BEGIN
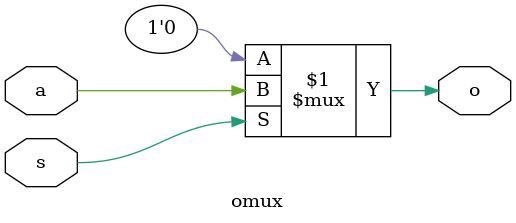
<source format=v>
`timescale 1ns / 1ps
module omux(a,s,o);
input a,s;
output o;

assign o = s ? a : 1'b0;
endmodule

</source>
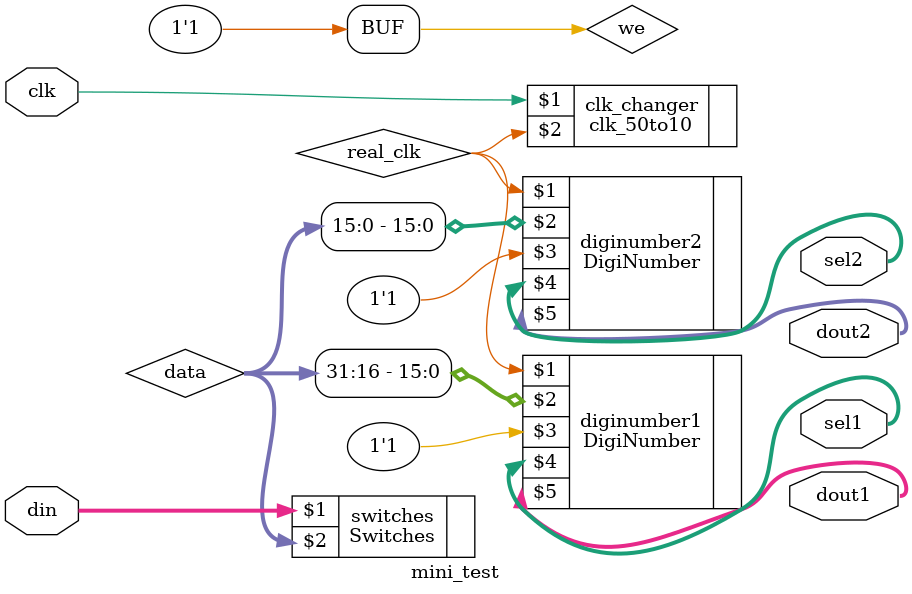
<source format=v>
module mini_test(clk, din, dout1, dout2, sel1, sel2);
	input clk;
	wire real_clk;
	input [31:0] din;
	output [7:0] dout1;
	output [7:0] dout2;
	output [4:1] sel1;
	output [4:1] sel2;
	wire [31:0] data;
	wire we=1;
	//wire [15:0] din;
	clk_50to10 clk_changer(clk,real_clk);
    Switches switches(din, data);
	DigiNumber diginumber1(real_clk, data[31:16], we, sel1, dout1);
	DigiNumber diginumber2(real_clk, data[15:0] , we, sel2, dout2);
endmodule
</source>
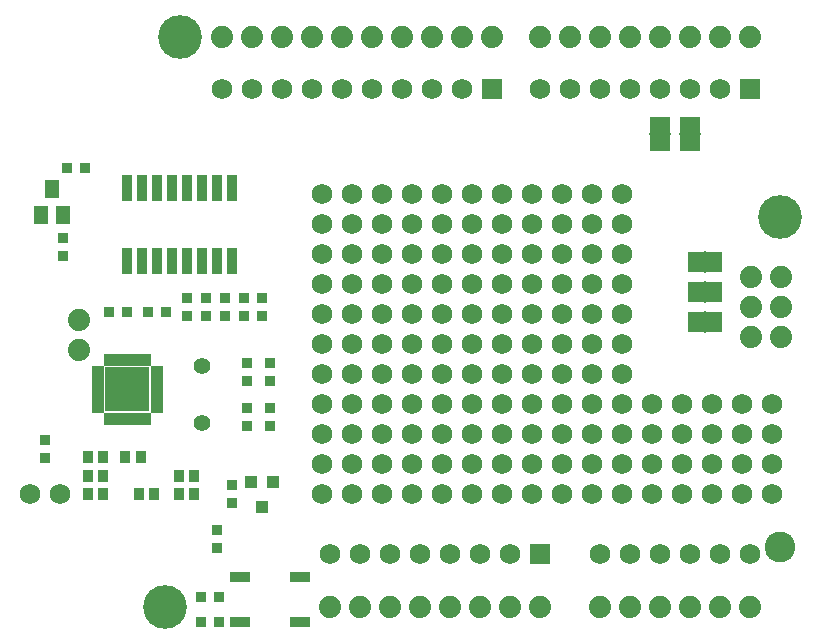
<source format=gts>
G75*
G70*
%OFA0B0*%
%FSLAX24Y24*%
%IPPOS*%
%LPD*%
%AMOC8*
5,1,8,0,0,1.08239X$1,22.5*
%
%ADD10R,0.0192X0.0395*%
%ADD11R,0.0395X0.0192*%
%ADD12R,0.1458X0.1458*%
%ADD13R,0.0474X0.0631*%
%ADD14R,0.0380X0.0380*%
%ADD15R,0.0395X0.0434*%
%ADD16R,0.0356X0.0434*%
%ADD17C,0.0560*%
%ADD18C,0.0740*%
%ADD19C,0.0680*%
%ADD20R,0.0340X0.0880*%
%ADD21C,0.1458*%
%ADD22C,0.1025*%
%ADD23R,0.0680X0.0680*%
%ADD24R,0.0680X0.0380*%
%ADD25R,0.0540X0.0710*%
%ADD26R,0.0060X0.0720*%
%ADD27R,0.0710X0.0540*%
%ADD28R,0.0720X0.0060*%
D10*
X003961Y007666D03*
X004158Y007666D03*
X004355Y007666D03*
X004552Y007666D03*
X004748Y007666D03*
X004945Y007666D03*
X005142Y007666D03*
X005339Y007666D03*
X005339Y009634D03*
X005142Y009634D03*
X004945Y009634D03*
X004748Y009634D03*
X004552Y009634D03*
X004355Y009634D03*
X004158Y009634D03*
X003961Y009634D03*
D11*
X003666Y009339D03*
X003666Y009142D03*
X003666Y008945D03*
X003666Y008748D03*
X003666Y008552D03*
X003666Y008355D03*
X003666Y008158D03*
X003666Y007961D03*
X005634Y007961D03*
X005634Y008158D03*
X005634Y008355D03*
X005634Y008552D03*
X005634Y008748D03*
X005634Y008945D03*
X005634Y009142D03*
X005634Y009339D03*
D12*
X004650Y008650D03*
D13*
X002524Y014467D03*
X001776Y014467D03*
X002150Y015333D03*
D14*
X002650Y016025D03*
X003250Y016025D03*
X002524Y013700D03*
X002524Y013100D03*
X004038Y011213D03*
X004638Y011213D03*
X005350Y011213D03*
X005950Y011213D03*
X006650Y011100D03*
X006650Y011700D03*
X007275Y011700D03*
X007900Y011700D03*
X008525Y011700D03*
X009150Y011700D03*
X009150Y011100D03*
X008525Y011100D03*
X007900Y011100D03*
X007275Y011100D03*
X008650Y009513D03*
X009400Y009513D03*
X009400Y008913D03*
X008650Y008913D03*
X008650Y008013D03*
X008650Y007413D03*
X009400Y007413D03*
X009400Y008013D03*
X008150Y005450D03*
X008150Y004850D03*
X007650Y003950D03*
X007650Y003350D03*
X007700Y001728D03*
X007100Y001728D03*
X007100Y000900D03*
X007700Y000900D03*
X001900Y006350D03*
X001900Y006950D03*
D15*
X008776Y005544D03*
X009524Y005544D03*
X009150Y004717D03*
D16*
X006886Y005150D03*
X006374Y005150D03*
X006374Y005775D03*
X006886Y005775D03*
X005551Y005150D03*
X005039Y005150D03*
X003851Y005150D03*
X003339Y005150D03*
X003339Y005775D03*
X003851Y005775D03*
X003843Y006400D03*
X003332Y006400D03*
X004582Y006400D03*
X005093Y006400D03*
D17*
X007150Y007513D03*
X007150Y009413D03*
D18*
X003025Y009963D03*
X003025Y010963D03*
X007800Y020400D03*
X008800Y020400D03*
X009800Y020400D03*
X010800Y020400D03*
X011800Y020400D03*
X012800Y020400D03*
X013800Y020400D03*
X014800Y020400D03*
X015800Y020400D03*
X016800Y020400D03*
X018400Y020400D03*
X019400Y020400D03*
X020400Y020400D03*
X021400Y020400D03*
X022400Y020400D03*
X023400Y020400D03*
X024400Y020400D03*
X025400Y020400D03*
X025455Y012380D03*
X025455Y011380D03*
X026455Y011380D03*
X026455Y012380D03*
X026455Y010380D03*
X025455Y010380D03*
X025400Y001400D03*
X024400Y001400D03*
X023400Y001400D03*
X022400Y001400D03*
X021400Y001400D03*
X020400Y001400D03*
X018400Y001400D03*
X017400Y001400D03*
X016400Y001400D03*
X015400Y001400D03*
X014400Y001400D03*
X013400Y001400D03*
X012400Y001400D03*
X011400Y001400D03*
D19*
X011400Y003150D03*
X012400Y003150D03*
X013400Y003150D03*
X014400Y003150D03*
X015400Y003150D03*
X016400Y003150D03*
X017400Y003150D03*
X017150Y005150D03*
X016150Y005150D03*
X015150Y005150D03*
X014150Y005150D03*
X013150Y005150D03*
X012150Y005150D03*
X011150Y005150D03*
X011150Y006150D03*
X012150Y006150D03*
X012150Y007150D03*
X011150Y007150D03*
X011150Y008150D03*
X012150Y008150D03*
X012150Y009150D03*
X011150Y009150D03*
X011150Y010150D03*
X012150Y010150D03*
X013150Y010150D03*
X014150Y010150D03*
X015150Y010150D03*
X016150Y010150D03*
X017150Y010150D03*
X018150Y010150D03*
X019150Y010150D03*
X020150Y010150D03*
X021150Y010150D03*
X021150Y009150D03*
X021150Y008150D03*
X022150Y008150D03*
X023150Y008150D03*
X024150Y008150D03*
X025150Y008150D03*
X026150Y008150D03*
X026150Y007150D03*
X026150Y006150D03*
X025150Y006150D03*
X025150Y007150D03*
X024150Y007150D03*
X023150Y007150D03*
X023150Y006150D03*
X024150Y006150D03*
X024150Y005150D03*
X023150Y005150D03*
X022150Y005150D03*
X021150Y005150D03*
X020150Y005150D03*
X019150Y005150D03*
X018150Y005150D03*
X018150Y006150D03*
X019150Y006150D03*
X019150Y007150D03*
X018150Y007150D03*
X017150Y007150D03*
X016150Y007150D03*
X016150Y006150D03*
X017150Y006150D03*
X015150Y006150D03*
X015150Y007150D03*
X014150Y007150D03*
X013150Y007150D03*
X013150Y006150D03*
X014150Y006150D03*
X014150Y008150D03*
X013150Y008150D03*
X013150Y009150D03*
X014150Y009150D03*
X015150Y009150D03*
X015150Y008150D03*
X016150Y008150D03*
X017150Y008150D03*
X017150Y009150D03*
X016150Y009150D03*
X018150Y009150D03*
X019150Y009150D03*
X019150Y008150D03*
X018150Y008150D03*
X020150Y008150D03*
X020150Y009150D03*
X020150Y007150D03*
X020150Y006150D03*
X021150Y006150D03*
X022150Y006150D03*
X022150Y007150D03*
X021150Y007150D03*
X025150Y005150D03*
X026150Y005150D03*
X025400Y003150D03*
X024400Y003150D03*
X023400Y003150D03*
X022400Y003150D03*
X021400Y003150D03*
X020400Y003150D03*
X020150Y011150D03*
X020150Y012150D03*
X019150Y012150D03*
X018150Y012150D03*
X018150Y011150D03*
X019150Y011150D03*
X017150Y011150D03*
X016150Y011150D03*
X016150Y012150D03*
X017150Y012150D03*
X017150Y013150D03*
X016150Y013150D03*
X016150Y014150D03*
X017150Y014150D03*
X018150Y014150D03*
X019150Y014150D03*
X019150Y013150D03*
X018150Y013150D03*
X020150Y013150D03*
X020150Y014150D03*
X021150Y014150D03*
X021150Y013150D03*
X021150Y012150D03*
X021150Y011150D03*
X021150Y015150D03*
X020150Y015150D03*
X019150Y015150D03*
X018150Y015150D03*
X017150Y015150D03*
X016150Y015150D03*
X015150Y015150D03*
X014150Y015150D03*
X013150Y015150D03*
X012150Y015150D03*
X011150Y015150D03*
X011150Y014150D03*
X012150Y014150D03*
X012150Y013150D03*
X011150Y013150D03*
X011150Y012150D03*
X012150Y012150D03*
X012150Y011150D03*
X011150Y011150D03*
X013150Y011150D03*
X014150Y011150D03*
X014150Y012150D03*
X013150Y012150D03*
X013150Y013150D03*
X014150Y013150D03*
X014150Y014150D03*
X013150Y014150D03*
X015150Y014150D03*
X015150Y013150D03*
X015150Y012150D03*
X015150Y011150D03*
X014800Y018650D03*
X015800Y018650D03*
X013800Y018650D03*
X012800Y018650D03*
X011800Y018650D03*
X010800Y018650D03*
X009800Y018650D03*
X008800Y018650D03*
X007800Y018650D03*
X018400Y018650D03*
X019400Y018650D03*
X020400Y018650D03*
X021400Y018650D03*
X022400Y018650D03*
X023400Y018650D03*
X024400Y018650D03*
X002400Y005150D03*
X001400Y005150D03*
D20*
X004650Y012940D03*
X005150Y012940D03*
X005650Y012940D03*
X006150Y012940D03*
X006650Y012940D03*
X007150Y012940D03*
X007650Y012940D03*
X008150Y012940D03*
X008150Y015360D03*
X007650Y015360D03*
X007150Y015360D03*
X006650Y015360D03*
X006150Y015360D03*
X005650Y015360D03*
X005150Y015360D03*
X004650Y015360D03*
D21*
X005900Y001400D03*
X026400Y014400D03*
X006400Y020400D03*
D22*
X026400Y003400D03*
D23*
X018400Y003150D03*
X016800Y018650D03*
X025400Y018650D03*
D24*
X010400Y002400D03*
X010400Y000900D03*
X008400Y000900D03*
X008400Y002400D03*
D25*
X023600Y010900D03*
X024200Y010900D03*
X024200Y011900D03*
X023600Y011900D03*
X023600Y012900D03*
X024200Y012900D03*
D26*
X023900Y012900D03*
X023900Y011900D03*
X023900Y010900D03*
D27*
X023400Y016850D03*
X023400Y017450D03*
X022400Y017450D03*
X022400Y016850D03*
D28*
X022400Y017150D03*
X023400Y017150D03*
M02*

</source>
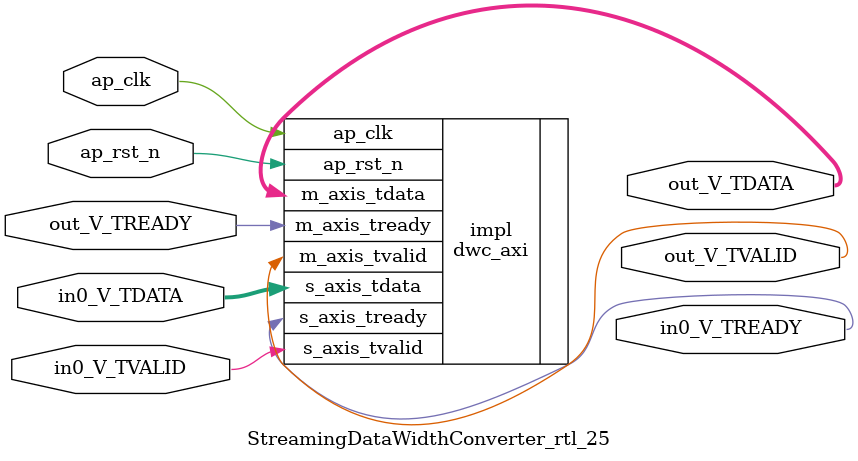
<source format=v>
/******************************************************************************
 * Copyright (C) 2023, Advanced Micro Devices, Inc.
 * All rights reserved.
 *
 * Redistribution and use in source and binary forms, with or without
 * modification, are permitted provided that the following conditions are met:
 *
 *  1. Redistributions of source code must retain the above copyright notice,
 *     this list of conditions and the following disclaimer.
 *
 *  2. Redistributions in binary form must reproduce the above copyright
 *     notice, this list of conditions and the following disclaimer in the
 *     documentation and/or other materials provided with the distribution.
 *
 *  3. Neither the name of the copyright holder nor the names of its
 *     contributors may be used to endorse or promote products derived from
 *     this software without specific prior written permission.
 *
 * THIS SOFTWARE IS PROVIDED BY THE COPYRIGHT HOLDERS AND CONTRIBUTORS "AS IS"
 * AND ANY EXPRESS OR IMPLIED WARRANTIES, INCLUDING, BUT NOT LIMITED TO,
 * THE IMPLIED WARRANTIES OF MERCHANTABILITY AND FITNESS FOR A PARTICULAR
 * PURPOSE ARE DISCLAIMED. IN NO EVENT SHALL THE COPYRIGHT HOLDER OR
 * CONTRIBUTORS BE LIABLE FOR ANY DIRECT, INDIRECT, INCIDENTAL, SPECIAL,
 * EXEMPLARY, OR CONSEQUENTIAL DAMAGES (INCLUDING, BUT NOT LIMITED TO,
 * PROCUREMENT OF SUBSTITUTE GOODS OR SERVICES; LOSS OF USE, DATA, OR PROFITS;
 * OR BUSINESS INTERRUPTION). HOWEVER CAUSED AND ON ANY THEORY OF LIABILITY,
 * WHETHER IN CONTRACT, STRICT LIABILITY, OR TORT (INCLUDING NEGLIGENCE OR
 * OTHERWISE) ARISING IN ANY WAY OUT OF THE USE OF THIS SOFTWARE, EVEN IF
 * ADVISED OF THE POSSIBILITY OF SUCH DAMAGE.
 *****************************************************************************/

module StreamingDataWidthConverter_rtl_25 #(
	parameter  IBITS = 256,
	parameter  OBITS = 4,

	parameter  AXI_IBITS = (IBITS+7)/8 * 8,
	parameter  AXI_OBITS = (OBITS+7)/8 * 8
)(
	//- Global Control ------------------
	(* X_INTERFACE_INFO = "xilinx.com:signal:clock:1.0 ap_clk CLK" *)
	(* X_INTERFACE_PARAMETER = "ASSOCIATED_BUSIF in0_V:out_V, ASSOCIATED_RESET ap_rst_n" *)
	input	ap_clk,
	(* X_INTERFACE_PARAMETER = "POLARITY ACTIVE_LOW" *)
	input	ap_rst_n,

	//- AXI Stream - Input --------------
	output	in0_V_TREADY,
	input	in0_V_TVALID,
	input	[AXI_IBITS-1:0]  in0_V_TDATA,

	//- AXI Stream - Output -------------
	input	out_V_TREADY,
	output	out_V_TVALID,
	output	[AXI_OBITS-1:0]  out_V_TDATA
);

	dwc_axi #(
		.IBITS(IBITS),
		.OBITS(OBITS)
	) impl (
		.ap_clk(ap_clk),
		.ap_rst_n(ap_rst_n),
		.s_axis_tready(in0_V_TREADY),
		.s_axis_tvalid(in0_V_TVALID),
		.s_axis_tdata(in0_V_TDATA),
		.m_axis_tready(out_V_TREADY),
		.m_axis_tvalid(out_V_TVALID),
		.m_axis_tdata(out_V_TDATA)
	);

endmodule

</source>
END
_What you will do_: Looking at the entries above, can you reproduce exactly the lines from the one that holds "X025455Y012380D03*" through the one that holds "X013400Y001400D03*", and only those?

_Result below_:
X025455Y012380D03*
X025455Y011380D03*
X026455Y011380D03*
X026455Y012380D03*
X026455Y010380D03*
X025455Y010380D03*
X025400Y001400D03*
X024400Y001400D03*
X023400Y001400D03*
X022400Y001400D03*
X021400Y001400D03*
X020400Y001400D03*
X018400Y001400D03*
X017400Y001400D03*
X016400Y001400D03*
X015400Y001400D03*
X014400Y001400D03*
X013400Y001400D03*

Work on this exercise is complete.